- Kategori
- Güncel
Müstahakkını versin mi vermesin mi?
Sigaralı günler mazide kaldı .Bugün, Culduz'un doğum günü, kutlu olsun. Resim bana ait/ Berlin
Doğayı ayaklarının altında çiğneyenleri bir kaşık suda boğduktan, derisini yüzdükten sonra…
Kış kavunu gibi iple tavana asmanın ne faydası olabilir?
Öfke diner, helak olanlar da yeniden hayat bulur.
En önemlisi hak yerini bulur; öyle mi?
Hiç de bile( Çalıkuşu dizisinden alıntı)
Hatırlarsak “Allah cezanı verecek” cümlesini dilinden düşürmeyenin başına gelmeyen kalmadı.
Kimin ne ceza alacağını kim bilebilir.
Hop otursak hop kalksak “şunun yaptığı şu işlere bak, yatacak yeri yok” diye inim inim inlesek de bir eli yağda bir eli balda, keyif çatanların başına taş yağmayınca yağmıyor.
Yüce sistem çok hassas ve işine karışılmasını da hiç mi hiç affetmiyor.
Havale edeceksin ki; kulluk mertebesine erişebilesin!
Diyor da başka bir şey demiyor.
Tüm kutsal bildirilerin özeti bundan ibaret sanki ya da ben böyle algılıyorum.
“Nasıl olur Yarabbi zalimin zulmünü görmüyor musun?”
Bu ne cüret, bu ne biçim soru…
Haddini zaman zaman aşan bir kul olarak; sıkıntı çekiyor ve umutsuzluk deryasının balçığına batıp çıkıyorum.
Çıktığımda etrafıma bakınıyorum.
Âlem ak pak olduğundan emin; geriye kalan bir çamurlu benim.
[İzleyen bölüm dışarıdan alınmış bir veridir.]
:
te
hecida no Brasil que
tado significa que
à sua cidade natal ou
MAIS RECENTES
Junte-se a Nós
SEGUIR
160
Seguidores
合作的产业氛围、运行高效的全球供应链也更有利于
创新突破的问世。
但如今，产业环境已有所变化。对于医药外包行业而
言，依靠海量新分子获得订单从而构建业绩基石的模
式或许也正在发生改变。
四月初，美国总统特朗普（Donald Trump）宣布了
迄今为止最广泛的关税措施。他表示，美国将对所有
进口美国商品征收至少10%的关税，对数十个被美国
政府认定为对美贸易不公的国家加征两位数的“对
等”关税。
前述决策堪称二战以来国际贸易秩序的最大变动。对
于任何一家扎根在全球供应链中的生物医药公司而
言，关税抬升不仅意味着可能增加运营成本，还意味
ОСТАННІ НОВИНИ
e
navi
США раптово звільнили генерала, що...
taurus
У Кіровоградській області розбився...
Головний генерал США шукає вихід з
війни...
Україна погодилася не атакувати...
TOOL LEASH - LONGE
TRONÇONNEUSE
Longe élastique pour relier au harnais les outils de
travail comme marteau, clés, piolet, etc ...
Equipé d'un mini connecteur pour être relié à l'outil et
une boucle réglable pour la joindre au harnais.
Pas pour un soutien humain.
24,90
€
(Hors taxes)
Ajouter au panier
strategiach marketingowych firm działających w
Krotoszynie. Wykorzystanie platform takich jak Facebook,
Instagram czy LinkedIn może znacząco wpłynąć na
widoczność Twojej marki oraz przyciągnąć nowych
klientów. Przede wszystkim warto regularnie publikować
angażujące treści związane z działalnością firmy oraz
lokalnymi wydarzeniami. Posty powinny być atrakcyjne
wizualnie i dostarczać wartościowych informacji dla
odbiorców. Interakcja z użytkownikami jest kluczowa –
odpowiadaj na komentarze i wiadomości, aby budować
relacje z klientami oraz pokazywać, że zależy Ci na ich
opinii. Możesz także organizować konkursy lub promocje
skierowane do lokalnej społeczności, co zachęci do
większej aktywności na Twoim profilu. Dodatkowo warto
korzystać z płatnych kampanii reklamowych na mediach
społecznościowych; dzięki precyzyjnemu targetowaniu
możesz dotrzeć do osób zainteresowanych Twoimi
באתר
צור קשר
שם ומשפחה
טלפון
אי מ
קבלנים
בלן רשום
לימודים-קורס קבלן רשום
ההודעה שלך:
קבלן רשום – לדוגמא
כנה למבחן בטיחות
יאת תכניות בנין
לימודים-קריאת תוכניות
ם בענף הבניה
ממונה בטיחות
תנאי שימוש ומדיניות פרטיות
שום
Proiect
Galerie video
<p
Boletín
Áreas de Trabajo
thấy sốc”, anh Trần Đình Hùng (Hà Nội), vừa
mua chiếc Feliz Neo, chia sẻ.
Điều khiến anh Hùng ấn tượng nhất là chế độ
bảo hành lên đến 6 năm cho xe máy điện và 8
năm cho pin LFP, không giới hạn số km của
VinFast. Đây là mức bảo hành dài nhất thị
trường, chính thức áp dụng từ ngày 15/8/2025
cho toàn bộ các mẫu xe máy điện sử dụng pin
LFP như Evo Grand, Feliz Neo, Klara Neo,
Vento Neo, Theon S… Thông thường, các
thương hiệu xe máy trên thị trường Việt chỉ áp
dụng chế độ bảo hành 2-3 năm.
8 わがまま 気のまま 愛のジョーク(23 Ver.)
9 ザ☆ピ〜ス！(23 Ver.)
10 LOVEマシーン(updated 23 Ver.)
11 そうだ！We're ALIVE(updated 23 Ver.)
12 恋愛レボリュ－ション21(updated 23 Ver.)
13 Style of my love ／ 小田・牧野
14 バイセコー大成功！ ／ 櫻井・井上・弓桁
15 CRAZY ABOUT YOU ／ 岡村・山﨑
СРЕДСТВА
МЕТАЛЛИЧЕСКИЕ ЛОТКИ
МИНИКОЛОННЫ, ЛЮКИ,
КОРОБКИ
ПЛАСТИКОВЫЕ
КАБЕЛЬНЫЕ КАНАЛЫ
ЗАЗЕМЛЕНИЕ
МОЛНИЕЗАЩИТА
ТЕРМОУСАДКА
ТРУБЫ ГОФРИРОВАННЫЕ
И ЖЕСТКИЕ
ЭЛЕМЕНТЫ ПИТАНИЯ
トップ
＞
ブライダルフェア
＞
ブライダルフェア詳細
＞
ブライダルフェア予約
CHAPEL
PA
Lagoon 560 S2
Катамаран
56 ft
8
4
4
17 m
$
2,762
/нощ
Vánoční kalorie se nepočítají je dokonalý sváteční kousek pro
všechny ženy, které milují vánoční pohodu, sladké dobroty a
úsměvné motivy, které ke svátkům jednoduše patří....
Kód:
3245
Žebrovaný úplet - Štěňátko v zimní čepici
Yuğ yuğa bildiğin kadar yağlı killi yapışıp kalıyor.
Vatandaş: Rahatlıkla “Saçını boyatmışsın kravatını da takmışsın Uğur Dündar! Git sen buralardan, konuşmanı istemiyoz” Diyebiliyor. Kahraman vatandaşın kanına dokunan ayrıntıya bak sen. O kadar eğrinin içinde en önemlisi boyalı saç; ne kadar saçma…
Yılmaz Özdil’in tercümanı olmak pek de kolay sayılmaz.
Çocuk haşarı dur durak bilmez; anasının da ikaz etmekten dilinde tüy biter. Nihayet çocuk ağaçtan düşer kafasını yarar.
“Allah senin müstahakkını versin veledim” Cümlesinde neler yoktur ki korku üzüntü, kazayı önleyememenin çaresizliği ve de say sayabildiğince…
“Müstahakkını versin, vermesin” olayına kafa yormaktansa, havale edip ciddi önlemler almaktan başka çare var mıdır?
İnce işler; öğrenmek zaman alıyor. Kulun da tükettikten sonra yerine koyamadığı zaman: Hedefini şaşabiliyor.